▶ [THINGS TO DO]
[1] Translate this sentence from the article on the Varanasi NRI summit into Spanish: "The theme for this NRI summit is ‘Role of Indian diaspora in building a new India’."
[2] In the article on the Varanasi NRI summit, how many houses had the Varanasi Development Authority bought by 2018?
[3] Continue the article on the Varanasi NRI summit from its final sentence.

Meri Kashi!” exclaimed Prime Minister Narendra Modi Tuesday morning as he welcomed 4,000-odd non-resident Indians to the 15th Pravasi Bhartiya Divas celebrations in his constituency Varanasi. The foreign invitees will be taken to the Kumbh Mela later this week, where several diplomats have also been invited, to showcase the largest gathering of people anywhere in the world.

The venue for the NRI mela in Varanasi is not without thought; by now it is clear the PM hardly does anything without careful homework. Soon after he came to power in 2014, the Pravasi Divas was held in the PM’s home state, in Gandhinagar, Gujarat, after which it moved to Bengaluru, Karnataka, the state most connected with the outside world.

As polls near, the action must move to Uttar Pradesh with its 80 Lok Sabha seats. With 73 seats, the BJP is nervously eyeing the alliance between the Samajwadi Party (SP) and the Bahujan Samaj Party (BSP) in UP, and as the MP from Varanasi, the PM wants to naturally show off his constituency, also the oldest living city in the world.

The theme for this NRI summit is ‘Role of Indian diaspora in building a new India’. The road from Varanasi airport to Bhojubeer in the city has been broadened, tarmacked and khajoor trees (date palm) planted for shade. Both NRIs and Banarasis admit it looks beautiful, even if most other development works are still patch-work. After all, it’s impossible to fix such a vast, complex city in a few years. Assi Ghat, where the PM had wielded a spade in the early days of Swachh Bharat, has done well with a lick of paint.


Also read: Paneer masala, gulab jamuns: Trains to serve vegetarian food to Pravasi Bharatiya delegates


“It is true, Banaras has been dressed up like a dulhan, a bride, and everybody is dancing and singing with joy,” B.P. Rana told ThePrint. A former professor of geography at Banaras Hindu University, Rana also works with the UNESCO affiliated body, the Asian Cultural Landscape Association. “The problem is that when the bridegroom returns home, everything comes to a standstill. If you come back a fortnight after the Pravasi Bharat Divas comes has ended, you will see the same garbage back at Assi Ghat,” he added.

Because it is Modi’s constituency, the enthusiasm to “do” things and showcase results is considerable. For example, when Modi travelled to Japan for his first visit after he became PM, he announced a much-vaunted – and much-needed – initiative to twin Varanasi with Kyoto. Anyone who has seen Japan’s beautiful heritage city will vouch for the symbiosis between the two. So a committee was formed, headed by the then mayor of Varanasi. But the mayor changed and several officials were transferred. According to Rana, the Varanasi-Kyoto project is probably limping along.

More significant is the campaign by the Varanasi Development Authority to clean up and beautify the city. The VDA decided to take up an idea, as old as 1931 when it was thought of by the Kashi Tirtha Sudhar Samiti, to improve facilities for pilgrims. So in 2018, it had already bought 175 houses that had been built, ‘higgledy-piggledy’ (since the orientalist and English scholar James Prinsep lived in Banaras from 1820-1830) and were allegedly obscuring the beautiful view to the famed ghats.

▶ [PROVIDED DATA]
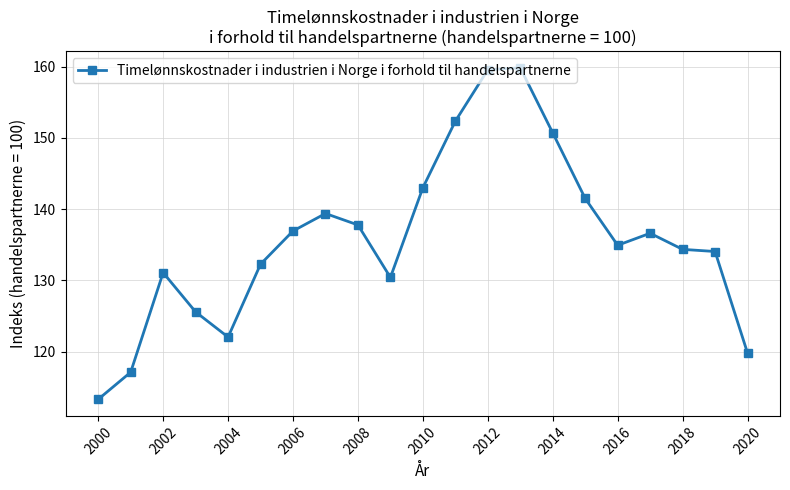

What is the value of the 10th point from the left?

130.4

▶ [RESPONSES IN ORDER]
[1] El tema de esta cumbre de NRI es ‘El papel de la diáspora india en la construcción de una nueva India’.

[2] 175 houses.

[3]
The VDA’s idea was to broaden the corridor that led to the ghats between the Manikarnika and the Dashashwamedha ghats, clear the passage to the 18thcentury Shiva temple and the space around it so as to reduce the filth, the mess. People were supposedly offered four times as much as their homes were worth, some even 200 years or so old.


Also read: Gods are abundant in Modi’s Varanasi, but money and jobs aren’t


When some of those homes were brought down, Shivlings and other statues were discovered and some even, inadvertently, destroyed, including a ‘dugdh Vinayak’, or a ‘milk Ganesh.’ According to Rana, at least 25 Shivlings have been saved by the VDA, which promises to build them a shelter near the temple.

Local Banarasis were soon up in arms, including motley of sadhus and saints, as well as opposition politicians. Rana was at pains to insist that there was nothing wrong in clearing up space or beautifying “our very congested Kashi”, except that “no one talked to us about how to implement your projects”.

“The biggest problem is that all the hi-fi people come from outside, they make big, coffee-table books about Kashi that were presented to the 4,000 or so NRIs, but not one local architect or planning student was consulted. Kya hum sab Banarasi moorkh hain? Are we fools?” complained Rana.


Also read: Indian diaspora can participate in Kumbha Snan at Pravasi Bharatiya Divas in Varanasi


He said he was sure the PM doesn’t know what is really going on in Banaras because he doesn’t know any local people. (PM ko bataane vaala koi nahin hai. There is no one to tell the PM. ) Rana admitted that the destruction of some old temples had even led some locals to make anti-Modi slogans.

As the Pravasi Bharati Divas gives way to more immediate matters, the coming elections, the ongoing matter of the so-called restoration of Varanasi remains. In the rise and fall of empires, the latest beautification exercise is sorely needed and must take locals along. Mark Twain once described Varanasi as being “older than history”. It is only fitting the MP from Varanasi leads the charge.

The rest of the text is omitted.